Requirement
Every line of the material must be restated exactly, though not its pictures.

● ● ● ● ● ● ●

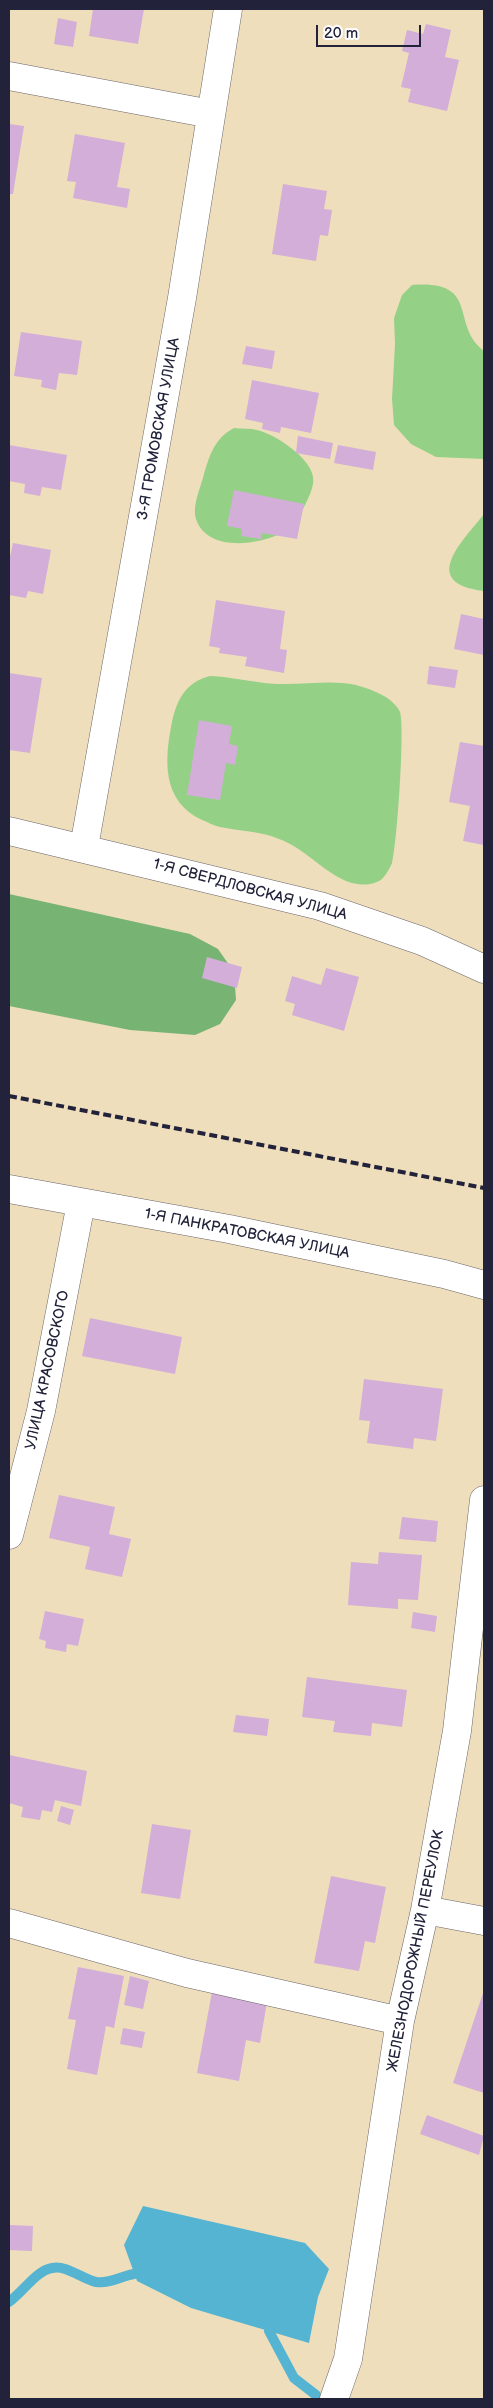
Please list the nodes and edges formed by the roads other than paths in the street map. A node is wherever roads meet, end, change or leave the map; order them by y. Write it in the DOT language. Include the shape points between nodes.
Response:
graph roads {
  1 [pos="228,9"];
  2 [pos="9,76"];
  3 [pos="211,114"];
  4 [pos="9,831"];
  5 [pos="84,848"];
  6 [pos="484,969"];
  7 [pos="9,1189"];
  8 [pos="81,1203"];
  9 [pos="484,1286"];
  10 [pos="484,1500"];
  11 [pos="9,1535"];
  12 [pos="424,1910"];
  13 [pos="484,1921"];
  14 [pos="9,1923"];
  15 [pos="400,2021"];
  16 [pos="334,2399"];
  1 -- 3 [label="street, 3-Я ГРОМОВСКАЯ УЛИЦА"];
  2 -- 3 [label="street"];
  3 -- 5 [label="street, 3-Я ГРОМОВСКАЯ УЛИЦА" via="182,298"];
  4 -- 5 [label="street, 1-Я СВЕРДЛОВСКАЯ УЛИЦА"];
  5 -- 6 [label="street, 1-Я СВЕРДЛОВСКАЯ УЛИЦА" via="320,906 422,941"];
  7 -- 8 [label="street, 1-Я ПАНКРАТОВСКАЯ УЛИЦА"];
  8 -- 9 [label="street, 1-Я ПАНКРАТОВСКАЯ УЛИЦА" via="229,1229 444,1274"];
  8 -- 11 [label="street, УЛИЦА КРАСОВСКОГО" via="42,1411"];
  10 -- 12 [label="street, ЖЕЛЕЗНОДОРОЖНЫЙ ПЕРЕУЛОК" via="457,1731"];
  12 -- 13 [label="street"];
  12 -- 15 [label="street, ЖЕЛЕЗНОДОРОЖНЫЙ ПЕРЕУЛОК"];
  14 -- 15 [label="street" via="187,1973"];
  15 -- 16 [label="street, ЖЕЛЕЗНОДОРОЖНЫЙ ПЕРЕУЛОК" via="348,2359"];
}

● ● ● ● ● ● ●

Response
Please list the nodes and edges formed by the roads other than paths in the street map. A node is wherever roads meet, end, change or leave the map; order them by y. Write it in the DOT language. Include the shape points between nodes.
Response:
graph roads {
  1 [pos="228,9"];
  2 [pos="9,76"];
  3 [pos="211,114"];
  4 [pos="9,831"];
  5 [pos="84,848"];
  6 [pos="484,969"];
  7 [pos="9,1189"];
  8 [pos="81,1203"];
  9 [pos="484,1286"];
  10 [pos="484,1500"];
  11 [pos="9,1535"];
  12 [pos="424,1910"];
  13 [pos="484,1921"];
  14 [pos="9,1923"];
  15 [pos="400,2021"];
  16 [pos="334,2399"];
  1 -- 3 [label="street, 3-Я ГРОМОВСКАЯ УЛИЦА"];
  2 -- 3 [label="street"];
  3 -- 5 [label="street, 3-Я ГРОМОВСКАЯ УЛИЦА" via="182,298"];
  4 -- 5 [label="street, 1-Я СВЕРДЛОВСКАЯ УЛИЦА"];
  5 -- 6 [label="street, 1-Я СВЕРДЛОВСКАЯ УЛИЦА" via="320,906 422,941"];
  7 -- 8 [label="street, 1-Я ПАНКРАТОВСКАЯ УЛИЦА"];
  8 -- 9 [label="street, 1-Я ПАНКРАТОВСКАЯ УЛИЦА" via="229,1229 444,1274"];
  8 -- 11 [label="street, УЛИЦА КРАСОВСКОГО" via="42,1411"];
  10 -- 12 [label="street, ЖЕЛЕЗНОДОРОЖНЫЙ ПЕРЕУЛОК" via="457,1731"];
  12 -- 13 [label="street"];
  12 -- 15 [label="street, ЖЕЛЕЗНОДОРОЖНЫЙ ПЕРЕУЛОК"];
  14 -- 15 [label="street" via="187,1973"];
  15 -- 16 [label="street, ЖЕЛЕЗНОДОРОЖНЫЙ ПЕРЕУЛОК" via="348,2359"];
}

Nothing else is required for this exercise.